中学生の頃、私はなぜか剣道部に入っていた。二つ上の学年のキャプテンはUさんという、まじめで成績優秀しかも生徒会長という人だった。八〇年代初頭の中学校は全国どこでもそうだったように「金八先生」と「横浜銀蠅」の世界で、変型学生服にパーマをかけたいわゆるつっぱりの一群が幅をきかせていた。そして、Uさんはそんな不良たちにも一目置かれる存在だった。ある日の放課後の体育館裏で、東京から転校してきたひときわ目立つ不良からの理不尽な挑戦に一歩も引かず、気合いで退散させていたその勇姿を、今でもはっきり思い出すことができる。
私はUさんと同じ高校に進んだのだが、高校時代の彼は特に目立つ存在ではなかった。確か水泳部か何かに籍を置いていて、黙々と練習している姿をちらりと見かけたことがある程度である。もとより私からすれば遠くから見ているような存在で、特別親しかったわけではない。一年生の終わり頃、同じ高校の一学年上にいた従兄弟(中学時代は同じ剣道部にいた)に、「そういえばUさんは大学どうするのか知ってる?」と聞いたみたところ、「よく分からないけど、突然『俺は絵描きになる』って言い出して、浪人して芸大を目指すとか言っているらしいよ」という話だった。

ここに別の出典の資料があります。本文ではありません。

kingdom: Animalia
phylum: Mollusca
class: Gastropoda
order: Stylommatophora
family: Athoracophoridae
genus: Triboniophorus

特に絵の才能があるとは聞いたことがなかったのだが、その一年後に本当に芸大の合格者に彼の名前が出ているのを見て、何という意思の人だろうかと軽い畏敬の気持ちを持ったものである。
それから二十五年あまりの歳月が過ぎ、すっかり忘れていたUさんの名前を、思いがけないところで発見した。先日の参議院選挙の立候補者として、新聞に出ていたのである。彼が所属しているのは、まあ、何というか、仕合わせを実際に現出させようというポリシーを持っている政党なのだが、どのようなゆくたてを経てそのような場所に行き着いたのかは分からない。ただ、まったく意外であるという感じでもないのである。魯迅「故郷」のような、若き日の偶像が破壊されるといった大げさなものではないのだが、深夜の開票速報で他の候補者より二桁少ない投票数を確認しながら、何とも言えない思いを抱いた。